The first change to consider is that what before was simply the selector
, it is now a keyword message with the formal arguments. This can be simply accomplished with the help of the smalltalk
compiler, so I will not go in detail here. We will just assume that self selector
will answer with the signature of the method (i.e., 'keyword1: arg1 keyword2: arg2'
…).
Since the source code will be now a bit more complex, I will use the #streamContents:
constructor.
template
| arguments processor |
arguments := self arguments.
processor := ParametricString from: self body tokens: arguments.
^String streamContents: [:strm |
strm
nextPutAll: self selector;
crtab;
nextPutAll: '| ast |';
crtab;
nextPutAll: '#code.';
crtab;
nextPutAll: '#parser.';
crtab;
nextPutAll: 'ast := #parser parse: (#code expandWith: '.
arguments
do: [:arg | strm nextPutAll: arg]
separatedBy: [strm nextPutAll: ' with: '].
strm
nextPutAll: ').';
crtab;
nextPutAll: '^ast format']
A key remark here is that in order to connect processor
with: #code
we need to make sure we plug the processor
in the first literal slot, where #code
acts as its placeholder.
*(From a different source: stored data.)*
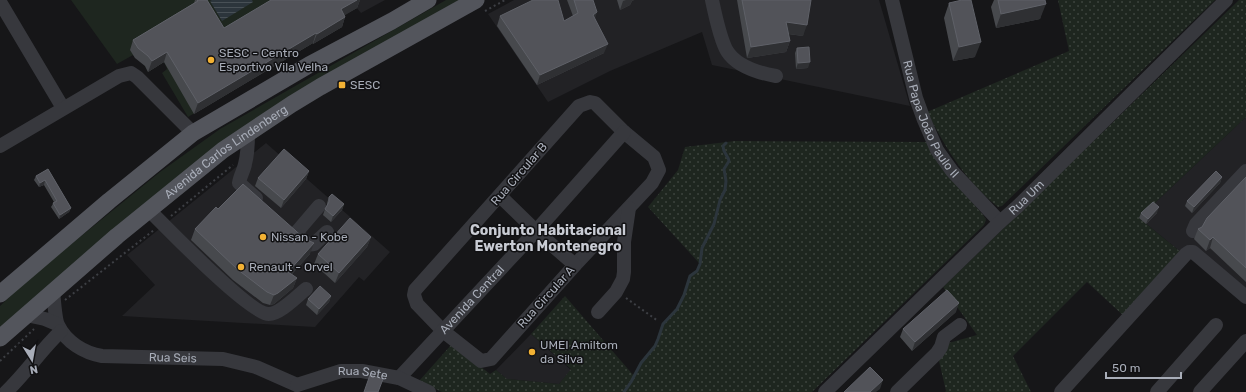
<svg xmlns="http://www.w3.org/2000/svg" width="1246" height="392" font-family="Rubik,sans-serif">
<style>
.built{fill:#222225}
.grass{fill:url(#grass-dots)}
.garden{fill:#1e261f}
.water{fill:url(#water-rules)}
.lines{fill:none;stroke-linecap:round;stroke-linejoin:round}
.stream{stroke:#2c353c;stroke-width:3}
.path{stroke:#3d3f44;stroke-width:2;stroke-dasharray:2 3;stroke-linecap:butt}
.minor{stroke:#37383d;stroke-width:14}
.major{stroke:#53555c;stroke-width:17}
.wall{fill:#47494d}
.shaded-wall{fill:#2f3033}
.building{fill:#525359;stroke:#5f6168}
.poi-dot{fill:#f2b134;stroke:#111113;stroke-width:1.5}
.labels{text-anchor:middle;stroke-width:3;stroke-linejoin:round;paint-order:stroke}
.poi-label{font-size:12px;fill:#a8adb8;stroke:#111113;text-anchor:start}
.street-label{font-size:12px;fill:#a8adb8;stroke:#111113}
.quarter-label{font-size:14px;font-weight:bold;fill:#c9ccd4;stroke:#111113}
</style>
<defs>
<pattern id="grass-dots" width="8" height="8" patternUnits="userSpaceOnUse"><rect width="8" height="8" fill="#1e261f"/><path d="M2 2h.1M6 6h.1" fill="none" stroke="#3c433d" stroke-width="1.8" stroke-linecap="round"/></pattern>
<pattern id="water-rules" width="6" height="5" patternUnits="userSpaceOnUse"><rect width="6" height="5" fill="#2c353c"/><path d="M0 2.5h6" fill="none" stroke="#485056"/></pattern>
</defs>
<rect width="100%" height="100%" fill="#161618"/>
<path class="built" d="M350,0H385L361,13Z
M514,0H879L910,106L712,65L702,32L610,71L548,102L488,14Z
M1246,117V291L1182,253L1139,218Z
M266,143L390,252L364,281L359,277L315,327L122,316L155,285L127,255Z
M531,334L571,370L559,384L507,379L496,370Z"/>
<path class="grass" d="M1058,0H1215L1002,206L998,207C964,179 947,150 927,112L1069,51Z
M1239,0H1246V117L1139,218L1182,253L1126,318L1087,282L1013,356L1031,392H945L946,391L939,361L945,344L977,335L943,287Z
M735,141L927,142L956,184L984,216L986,220L984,225L812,392H442L419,381L452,344L490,374L496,370L507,379L559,384L571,369L531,334L565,296L634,376L641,363L655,346L658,339L663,324L677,309L684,295L690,276L697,271L700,264L648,207L678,170L685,147Z"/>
<path class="garden" d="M71,0H288L313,43L188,117L162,73L167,69L164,62L148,72L142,61L135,58L133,55L117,64Z
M446,0H459L317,82L0,331V306L27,280L160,172L220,129Z"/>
<path class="water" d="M212,0H252L253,2L222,21L210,1Z"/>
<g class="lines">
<path class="stream" d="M624,392L631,382L641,363L655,346L658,339L663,324L677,309L684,295L690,276L697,271L700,264L702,248L714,224L720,200L725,190L726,181L724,169L729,161C728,155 723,153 723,146L726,143"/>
<path class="path" d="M485,11L505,0
M171,216L233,165
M626,298L658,321
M65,300L154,230
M0,361L34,329"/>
<g class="minor">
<path d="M712,0C715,14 720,39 727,51C737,67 759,73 776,76"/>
<path id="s1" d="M892,0L916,98L924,120L937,150L952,171L1000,222"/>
<path d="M0,2L63,108"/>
<path d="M590,102L595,103L624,132L654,157L659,170L652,183L575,265L491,359L481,361L443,331L417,304L414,295L415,290L579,106Z"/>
<path d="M248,133C248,144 248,153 245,164C244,170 240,176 239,183L256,198"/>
<path d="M0,146L119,76L131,73L137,77L193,133"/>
<path d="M500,196L536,231L575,265"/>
<path d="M149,210C166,227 251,315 269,314C280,314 297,296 306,289"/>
<path d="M1193,231L1196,224L1246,171"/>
<path d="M296,233L319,206"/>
<path d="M299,236C303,240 307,246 314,244L327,232"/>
<path id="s2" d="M53,291C54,299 55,319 58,325C66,342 84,353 102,356L223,359L256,367L297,385"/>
<path d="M598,312L616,292L623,279L624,272V242L629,208"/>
<path d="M26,315L45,319L57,324"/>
<path id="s3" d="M399,378L536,231L624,132"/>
<path id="s4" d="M297,385L341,371H362L399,378L429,392"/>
<path d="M6,392C26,373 41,350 61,331"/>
<path id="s5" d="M825,392L1000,222L1017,207L1226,0"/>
<path d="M897,392L937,353L941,347L944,337L960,325"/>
<path d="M1061,392L1186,254L1189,252H1193L1246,297"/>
<path d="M1157,392L1216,325"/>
<path d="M1200,392L1246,341"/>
</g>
<g class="major">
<path d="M0,294L109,201L193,133L309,65L392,21L428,0"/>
<path id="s6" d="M0,338L117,236L223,150L292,104L320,87L476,0"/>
</g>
</g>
<path class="wall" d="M195,0H207L224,28L271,0H360L357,8L344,15L345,17L342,27L313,44V43L194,114L164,62L148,72L145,66L135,58L130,50L133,40L194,3Z
M567,0H593L595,18L604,53L537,85L497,26L500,16L564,21L573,16Z
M617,0H634L632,1L630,5L620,10Z
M737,0H808L803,36L788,34L790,41L786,52L747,58Z
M994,0H1045L1040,19L996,28L991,7Z
M949,3L975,57L953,61L944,18Z
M797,48L808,68L796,69L795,53Z
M48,169L71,208L69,212L59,219L51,207L54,202L44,185L39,187L34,180L36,176Z
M309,171L306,179L281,208L255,186L258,178Z
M1222,177L1220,183L1192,213L1185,206L1187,201Z
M1246,177V282L1210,248L1206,251L1194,239L1198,229L1202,227Z
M329,197L344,204L342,210L331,222L323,215L325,209L327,206V203Z
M218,209L310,254L292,274L297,278L293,288L274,304L270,305L263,303L233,280L191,240L195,229Z
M1141,213H1157L1146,224L1139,218Z
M371,237L367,247L335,283L314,264L318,254Z
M331,296L329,302L317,315L306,305L308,299Z
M956,312L912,351L900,337L903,329Z"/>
<path class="shaded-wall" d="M357,0H360L357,8L337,20L341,9Z
M626,0H634L632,1L630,5L620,10L623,1Z
M1046,4L1040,19L996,28L1001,14Z
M597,12L594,22L593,15Z
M345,17L342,27L313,44L317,34Z
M786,22L807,25L803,36L782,33Z
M316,33L313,43L194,114L198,103Z
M790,41L786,52L747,58L751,47Z
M981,42L975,57L953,61L959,47Z
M608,44L604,53L537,85L540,75Z
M167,52L164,62L148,72L152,61Z
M810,62L808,68L796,69L798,63Z
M309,171L306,179L281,208L284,200Z
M1222,177L1220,183L1192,213L1194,207Z
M45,180L44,185L39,187L40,183Z
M344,204L342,210L331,222L333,216Z
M1159,207L1157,213L1146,224L1148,219Z
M71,208L69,212L59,219L60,215Z
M371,237L367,247L335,283L339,273Z
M1213,237L1210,248L1206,251L1210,240Z
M314,243L310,254L284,282L288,272Z
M297,278L293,288L274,304L270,305L274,295Z
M331,296L329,302L317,315L319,309Z
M959,303L956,312L912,351L915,342Z
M883,380L880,389L876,392H870Z"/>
<path class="building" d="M197,0H207L224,28L271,0H357L341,9L345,17L317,34L316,33L198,103L167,52L152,61L148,56L138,48L133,40L198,1Z
M533,0H558L564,21L578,13L574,0H593L597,12L593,15L608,44L540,75L500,16Z
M742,0H811L807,25L786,22L790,41L751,47Z
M962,0H971L981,42L959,47L949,3Z
M998,0H1045L1046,4L1001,14Z
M809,47L810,62L798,63L797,48Z
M284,149L309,171L284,200L258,178Z
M48,169L71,208L60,215L53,203L57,201L45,180L40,183L36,176Z
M1216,171L1222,177L1194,207L1187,201Z
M1246,177V268L1213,237L1210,240L1198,229L1202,227L1207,218Z
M243,184L305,239L314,243L288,272L297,278L278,293L274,295L267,292L237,269L195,229L216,207L218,209Z
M332,194L344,204L333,216L325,209L329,202V197Z
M1153,202L1159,207L1148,219L1141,213Z
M350,218L371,237L339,273L318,254Z
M320,286L331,296L319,309L308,299Z
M947,290L959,303L915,342L903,329Z
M870,367L883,380L870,392H844Z
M370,375L383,379L378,392H364Z"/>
<g class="poi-dot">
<circle cx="211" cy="60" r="4"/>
<rect x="338" y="81" width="8" height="8" rx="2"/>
<circle cx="263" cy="237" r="4"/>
<circle cx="241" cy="267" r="4"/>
<circle cx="532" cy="352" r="4"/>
</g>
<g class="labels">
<g class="poi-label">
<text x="219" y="57">SESC - Centro<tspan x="219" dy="14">Esportivo Vila Velha</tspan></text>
<text x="350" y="89">SESC</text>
<text x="271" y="241">Nissan - Kobe</text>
<text x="249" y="271">Renault - Orvel</text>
<text x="540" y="349">UMEI Amiltom<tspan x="540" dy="14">da Silva</tspan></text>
</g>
<g class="street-label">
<text dy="4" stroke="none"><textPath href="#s1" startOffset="126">Rua Papa João Paulo II</textPath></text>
<text dy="4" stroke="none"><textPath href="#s6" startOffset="293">Avenida Carlos Lindenberg</textPath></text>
<text transform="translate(519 174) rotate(-49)" y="4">Rua Circular B</text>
<text dy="4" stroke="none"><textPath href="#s5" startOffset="280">Rua Um</textPath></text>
<text transform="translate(546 297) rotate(-48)" y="4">Rua Circular A</text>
<text dy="4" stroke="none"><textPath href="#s3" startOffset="107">Avenida Central</textPath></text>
<text dy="4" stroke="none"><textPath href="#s2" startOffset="161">Rua Seis</textPath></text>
<text dy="4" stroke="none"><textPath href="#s4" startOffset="68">Rua Sete</textPath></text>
</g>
<g class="quarter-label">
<text x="548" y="235">Conjunto Habitacional<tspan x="548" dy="16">Ewerton Montenegro</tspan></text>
</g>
</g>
<g transform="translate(32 360) rotate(169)" stroke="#111113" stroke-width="3" paint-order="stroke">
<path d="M0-3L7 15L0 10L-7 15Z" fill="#a8adb8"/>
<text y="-6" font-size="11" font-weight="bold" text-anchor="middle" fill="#a8adb8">N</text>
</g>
<path d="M1106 372v6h75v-6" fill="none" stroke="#a8adb8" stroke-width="2"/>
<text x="1112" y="372" font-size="12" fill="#a8adb8" stroke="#111113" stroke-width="3" paint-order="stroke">50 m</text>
</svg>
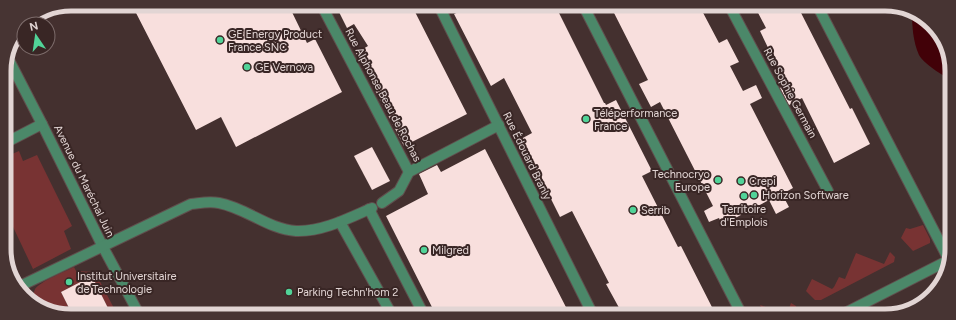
<svg xmlns="http://www.w3.org/2000/svg" width="956" height="320" font-family="Figtree,sans-serif">
<style>
.green{fill:#783333}
.water{fill:#420108}
.building{fill:#f8dfdd}
.lines{fill:none;stroke-linecap:round;stroke-linejoin:round}
.minor-casing{stroke:#604e4d;stroke-width:12}
.minor{stroke:#4b8869;stroke-width:10}
.poi-dot{fill:#51d398;stroke:#392625;stroke-width:1.5}
.labels{text-anchor:middle;dominant-baseline:central;stroke-width:4;stroke-linejoin:round;paint-order:stroke}
.poi-label{font-size:11px;fill:#e2d5d4;stroke:#392625;text-anchor:start}
.street-label{font-size:11px;fill:#e2d5d4;stroke:#392625}
.rim{fill:none;stroke:#e2d5d4;stroke-width:5}
</style>
<rect width="100%" height="100%" fill="#44302f"/>
<!-- green -->
<g class="green">
<path d="M19,151L23,161L37,155L72,226L64,231L71,249L33,269L5,210V157Z"/>
<path d="M923,225L930,239V243L913,251L901,238L906,228L910,229Z"/>
<path d="M890,252L895,257L894,262L821,300H815L806,291L812,279L832,289L834,287L839,277L845,279L856,253L884,264Z"/>
<path d="M74,267L76,271L95,272L117,314H111L92,276L61,292L68,306L53,314L34,302C33,297 33,294 35,289C41,281 64,272 74,267Z"/>
<path d="M791,303L796,306L797,310C791,319 775,316 766,316L760,305L787,314Z"/>
</g>
<!-- water -->
<path class="water" d="M912,12L935,27L951,58V80C942,75 924,64 919,55C913,42 912,26 912,12Z"/>
<!-- building -->
<g class="building">
<path d="M556,7L604,103H605L606,105L616,100L652,171L642,176L678,247L681,246L716,315H623L606,284L609,283L572,211L560,217L521,139L532,133L504,78L491,86L454,14L468,8Z"/>
<path d="M611,7H700L719,43L727,39L739,62L730,66L743,91L756,85L762,98L750,104L793,188L782,194L789,207L776,214L769,200L722,225L719,218L709,222L704,211L713,206L660,102L651,107L639,84L648,80Z"/>
<path d="M755,7H798L850,109L852,108L870,144L834,163L802,98L789,105L780,88L786,85L760,31L766,28Z"/>
<path d="M290,8L307,43L315,39L342,92L236,147L221,117L196,130L134,9Z"/>
<path d="M337,8H413L467,114L404,146L356,53L368,46L354,24L347,28Z"/>
<path d="M372,147L390,181L372,190L354,156Z"/>
<path d="M485,149L570,315H436L386,216L428,194L419,174L437,165L441,172Z"/>
<path d="M92,276L111,314H72L61,292Z"/>
</g>
<g class="lines">
<!-- minor casing -->
<g class="minor-casing">
<g id="minor">
<path d="M584,7L742,315"/>
<path d="M730,7L828,191"/>
<path d="M818,7L949,260L950,259"/>
<path d="M323,8L409,172"/>
<path d="M440,8L593,315"/>
<path d="M8,58L42,124L103,247L139,314"/>
<path d="M5,143L42,124"/>
<path d="M382,203L399,191L409,172L499,125"/>
<path d="M369,209L424,315"/>
<path d="M340,222L392,315"/>
<path d="M18,287L191,204C201,203 209,201 219,203C246,208 268,229 296,231C322,232 349,218 372,208"/>
<path d="M839,316L949,260L950,262"/>
</g>
</g>
<!-- minor -->
<use href="#minor" class="minor"/>
</g>
<!-- markers -->
<g class="poi-dot">
<circle cx="220" cy="40" r="4"/>
<circle cx="247" cy="67" r="4"/>
<circle cx="586" cy="119" r="4"/>
<circle cx="718" cy="180" r="4"/>
<circle cx="741" cy="181" r="4"/>
<circle cx="754" cy="195" r="4"/>
<circle cx="744" cy="196" r="4"/>
<circle cx="633" cy="210" r="4"/>
<circle cx="424" cy="250" r="4"/>
<circle cx="69" cy="282" r="4"/>
<circle cx="289" cy="292" r="4"/>
</g>
<g class="labels">
<!-- poi labels -->
<g class="poi-label">
<text x="228" y="34">GE Energy Product<tspan x="228" dy="13">France SNC</tspan></text>
<text x="255" y="67">GE Vernova</text>
<text x="594" y="113">Téléperformance<tspan x="594" dy="13">France</tspan></text>
<text x="710" y="174" text-anchor="end">Technocryo<tspan x="710" dy="13">Europe</tspan></text>
<text x="749" y="181">Crepi</text>
<text x="762" y="195">Horizon Software</text>
<text x="744" y="209" text-anchor="middle">Territoire<tspan x="744" dy="13">d'Emplois</tspan></text>
<text x="641" y="210">Serrib</text>
<text x="432" y="250">Milgred</text>
<text x="77" y="276">Institut Universitaire<tspan x="77" dy="13">de Technologie</tspan></text>
<text x="297" y="292">Parking Techn'hom 2</text>
</g>
<!-- street labels -->
<g class="street-label">
<text transform="translate(790 93) rotate(62)">Rue Sophie Germain</text>
<text transform="translate(383 95) rotate(62)">Rue Alphonse Beau de Rochas</text>
<text transform="translate(527 156) rotate(64)">Rue Édouard Branly</text>
<text transform="translate(84 181) rotate(64)">Avenue du Maréchal Juin</text>
</g>
</g>
<!-- crop -->
<path d="M0 0H956V320H0ZM71 11H885A60 60 0 0 1 945 71V249A60 60 0 0 1 885 309H71A60 60 0 0 1 11 249V71A60 60 0 0 1 71 11Z" fill="#473433" fill-rule="evenodd"/>
<path class="rim" d="M71 11H885A60 60 0 0 1 945 71V249A60 60 0 0 1 885 309H71A60 60 0 0 1 11 249V71A60 60 0 0 1 71 11Z"/>
<!-- north arrow -->
<g transform="translate(36 36) rotate(347)"><circle r="19" fill="#392625" stroke="#7d6c6b"/>
<path d="M0-3L7 15L0 10L-7 15Z" fill="#51d398"/>
<text y="-6" font-size="11" font-weight="bold" text-anchor="middle" fill="#e2d5d4">N</text>
</g>
</svg>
This is achieved by a modification to the #compile
method we saw in Task 3. Instead of sending ast format
as the argument of foreignCode:
we need to send
ParametricString from: code tokens: self arguments
Final words
As always, the code presented here is just a sketch of the actual code, which might end up being a bit more complex (but not too much!). Also, there are lots of details in my description for which I haven’t included any code at all. The reason is two-fold. Firstly, my goal is to provide a roadmap rather loadable code. Secondly, I don’t want to capture all the fun just for myself.